To put this in perspective, the two-job impetus may have started during the pandemic, as people lost jobs, and those employed saw huge slashes in salaries, increments, and bonuses. Households with lost jobs forced a member to work harder. The same was true for members in homes where the overall incoming salaries dropped by 20-50 per cent. In 1999-2000 during the dot-com boom, people wanted to earn more, and multiply wealth. Hence, they were willing to do two jobs, or do a fulltime job, and work on their start-ups to seek valuations.
Now, consider the broader two-job picture. Mounting pressures push households to seek multiple paychecks, as a single one is not enough to pay for rents, healthcare, utilities, groceries, and education loans for children. By 2024, Americans hiked their shifts, second roles, and crossed the 60-hour work-week threshold. Now, it is time to do two jobs. “What makes the
trend more sobering is that it unfolded even as unemployment ticked higher in certain months. Employment exists, but for many it is insufficient. The old benchmark of stability, a single full time job, is quietly eroding,” states a recent media report.

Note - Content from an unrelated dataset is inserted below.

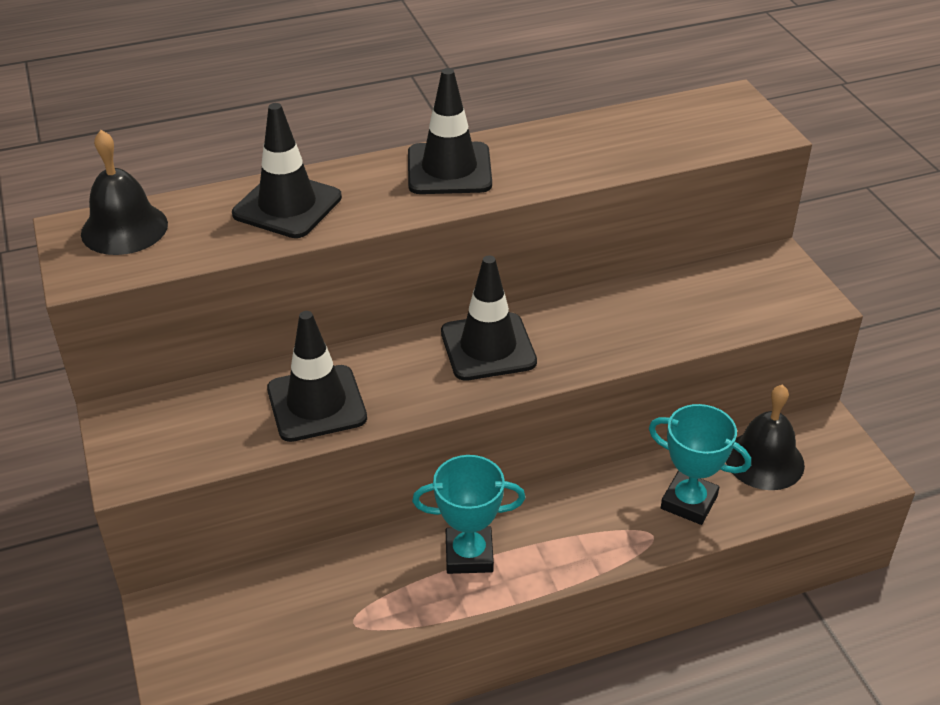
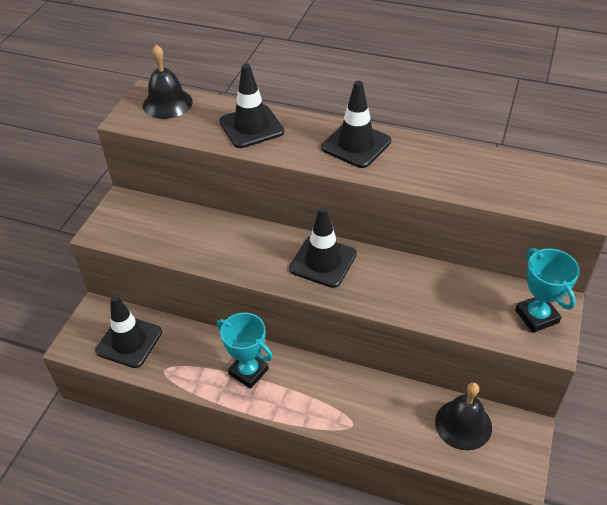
camera: 40 degrees right, 5 degrees up
black traffic cone [267,311,367,442] -> black traffic cone moved to [95,295,162,368]
turquoise trophy [649,404,751,525] -> turquoise trophy moved to [515,248,580,333]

According to surveys, the impact on the younger generation is higher. ‘Income stacking,’ or a combination of a full-time job with freelance work, contractual job, digital gigs, and part-time shifts, is common among Gen Z. While in an earlier generation, this may indicate ambition, greed, or the desire to join the corporate race, Gen Z is worried about insulation from economic and income shocks. The “younger employees (today) are building parallel income tracks by default. Stability now requires diversification,” states a report. What was optional and voluntary earlier is mandatory these days.
Ironic as it may seem, having two full-time and well-paying jobs may seem like economic security. But it may be the opposite if the trigger for it is to somehow maintain a lifestyle, and pay the existing and crucial monthly bills. In such a scenario, the fear of losing one of the jobs, or losing a part of the salary, which is highly possible as workers get sacked across sectors within no time, is high. So are the stress levels, which force the younger cohort to work harder, and longer. It may be a non-stoppable cycle; walk faster to stay where one is.
As a media report states, the new trend of working more “represents a shift in economic survival mechanism, one that is seeing productivity increase, hours increase, and the recovery experience as uneven.” Experts agree that one is not sure if these are temporary trends due to instability, disruptions, shocks, and tensions, or mark a genuine shift in the corporate work culture in America. But the work calendar is crowded, with little time for family, comfort, or pleasure. Sadly, AI, which makes us more productive, and lose jobs, may aid this shift.